Dr. Mercola's Comments:

It is my experience that Niacin is not required for the vast majority of people with high cholesterol levels. The diet I recommend seems to work quite nicely for most nearly all people. For those that don't respond, it would seem that niacin would be a far less expensive and safer alternative to the statin drugs, which have their serious complications.

There are several precautions that one needs to implement though when using niacin. Niacin usually has a flush associated with it that is very similar to the hot flashes women get during menopause. Many long-acting versions have been made available to avoid this side effect. The problem with most timed-release niacin is that they are associated with a high degree of hepatitis.
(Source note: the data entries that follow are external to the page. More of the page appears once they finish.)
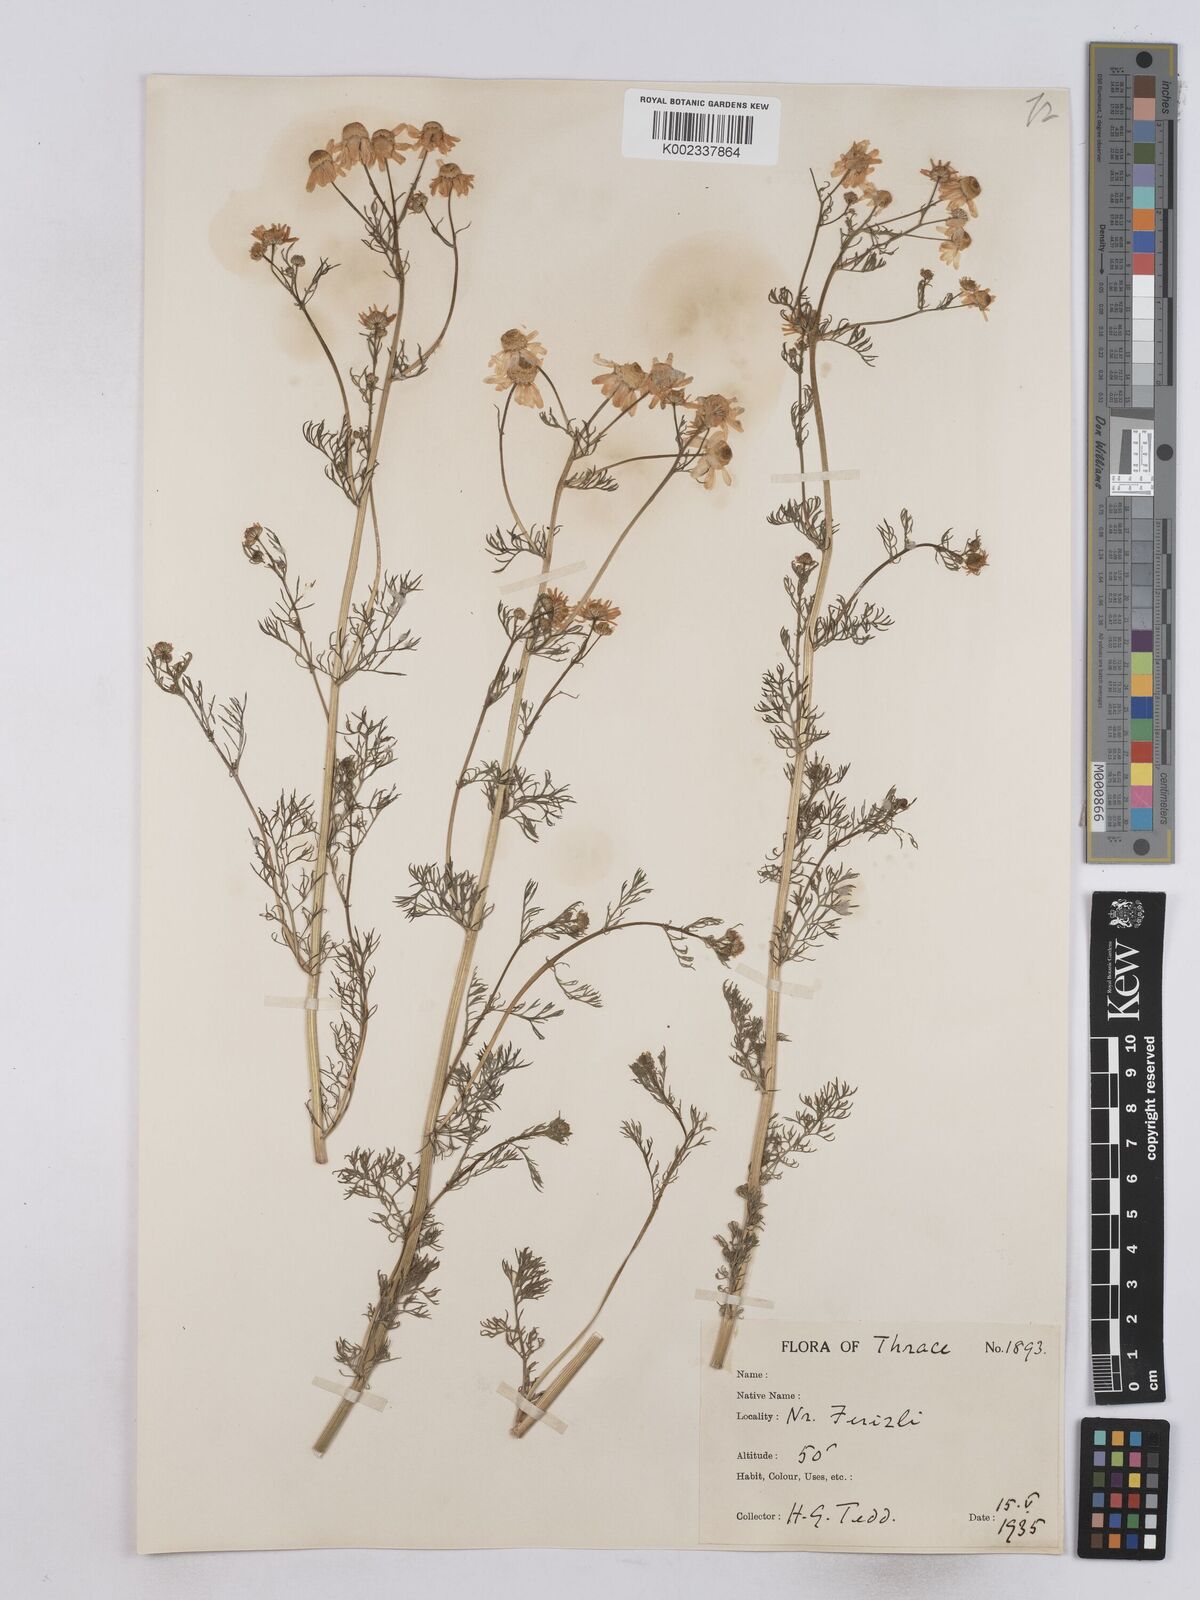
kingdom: Plantae
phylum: Tracheophyta
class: Magnoliopsida
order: Asterales
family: Asteraceae
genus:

I used to use large amounts of niacin about 15 years ago for patients before I knew about the diet changes and I saw quite a few people develop hepatitis from the niacin. Proving once again that the diet is far safer than even natural therapies like vitamins.

There is a sustained release version of niacin called inositol hexaniacinate, which does not seem to be associated with the flushing or the hepatitis.

However, concerning the conclusions of this study, I find it a little odd that, despite the fact that fasting glucose levels rose by 8.7 mg/dL in diabetics and 6.3 mg/dL in non-diabetic patients, the authors still claim that large "doses of niacin can be safely used" in diabetics. These results do seem to indicate an adverse effect on glucose tolerance.

Meat is one of the best sources of niacin. Although it is present in some grains, it is often in a bound and unavailable form, such as is the case of corn. Cultures with corn-based diets are well known to be at a much higher risk of a serious form of niacin deficiency known as Pellagra.

As a matter of fact, a previous newsletter article discussed the fact that some scientists now believe that many of the Native-American tribes in what is now Florida, actually died of malnutrition due to their almost exclusively corn-based diets which developed followed the settlement by the Spanish.

Lastly, the human body can manufacture niacin from the essential amino acid tryptophan, so a deficiency of this can also cause a niacin deficiency.